Cette question les marins nous la posent aussi, mais autrement. Souvent les autrement croyants nous demandent: «pourquoi faites-vous cela pour moi»? Ce qui nous donne l’occasion d’un dialogue en profondeur. En abordant les questions de société d’un point de vue chrétien, nous évangélisons, aussi.

Dans ces dialogues nous abordons rarement des thèmes théologiques, mais plutôt nos valeurs et aspirations communes, et la manière dont nous chrétiens nous pratiquons notre foi. Nous partageons, dans un langage simple, notre vision d’un monde meilleur inspirée des valeurs du «Royaume». Tout ceci sans sous-entendu polémique et dans le plus grand respect de l’autre.

Il y a aussi beaucoup d’occasions (deuils, problèmes familiaux ou sociaux, accidents, etc..) qui nous sont données de parler de Jésus-Christ, surtout à travers la prière, les partages de la Parole et de la vie.

La coopération officielle des autres religions est aussi souhaitée et encouragée, mais sans beaucoup de succès. D’autre part la montée du fondamentalisme ( et du fanatisme) n’est pas pour faciliter les choses.

Conclusion

Ce qui précède est basé sur mes 10 années de collaboration ( dont 4 comme Secrétaire Général) avec l’ICMA. Pendant ces années j’ai pu constater que le phénomène des migrations, qui va toujours s’amplifiant, est une occasion providentielle de rencontres et d’enrichissements mutuels et une chance pour l’œcuménisme. Pour ma part je me réjouis des rapports fraternels et loyaux que j’ai eu grâce au réseau de l’ICMA à travers le monde maritime.
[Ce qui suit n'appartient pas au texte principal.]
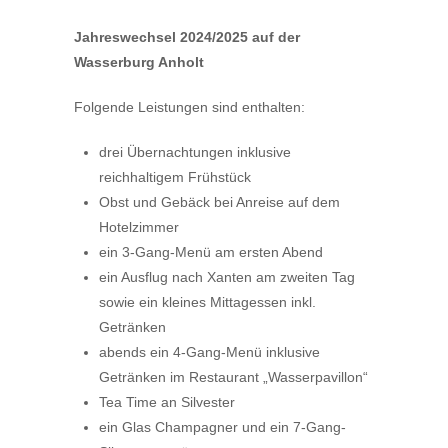
Jahreswechsel 2024/2025 auf der
Wasserburg Anholt
Folgende Leistungen sind enthalten:
drei Übernachtungen inklusive
reichhaltigem Frühstück
Obst und Gebäck bei Anreise auf dem
Hotelzimmer
ein 3-Gang-Menü am ersten Abend
ein Ausflug nach Xanten am zweiten Tag
sowie ein kleines Mittagessen inkl.
Getränken
abends ein 4-Gang-Menü inklusive
Getränken im Restaurant „Wasserpavillon“
Tea Time an Silvester
ein Glas Champagner und ein 7-Gang-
Nos Centres de Marins «Stella Maris» dans les ports veulent être pour l’étranger, le pauvre, le marginal qui habitent un autre monde que le nôtre, des lieux où des ponts sont jetés entre des mondes différents et c’est notre conviction qu'en créant ces ponts nous ouvrons la porte à la Réconciliation et à l’Unité, aidant ainsi au rapprochement des cultures et des religions.

Aujourd’hui à travers le monde il y a une grande aspiration à la paix et à la sécurité. Un des plus grands services que la société civile attend de l’Eglise, c’est qu’elle l’aide et lui montre le chemin de l’unité qui passe d’abord par la réconciliation. Pour que notre témoignage soit crédible il nous faut d’abord être cohérent avec nous-mêmes, nous réconcilier et vivre dans l’unité. Ceci est admirablement exprimé par Paul VI, cité par Jean-Paul II dans Ecclesia in Europa( N 54).

C'est pourquoi je fais miennes de nouveau les paroles écrites par Paul VI au Patriarche œcuménique Athenagoras Ier: «Puisse l'Esprit Saint nous guider dans la voie de la réconciliation, afin que l'union de nos Églises devienne un signe toujours plus lumineux d'espérance et de réconfort au sein de l'humanité entière».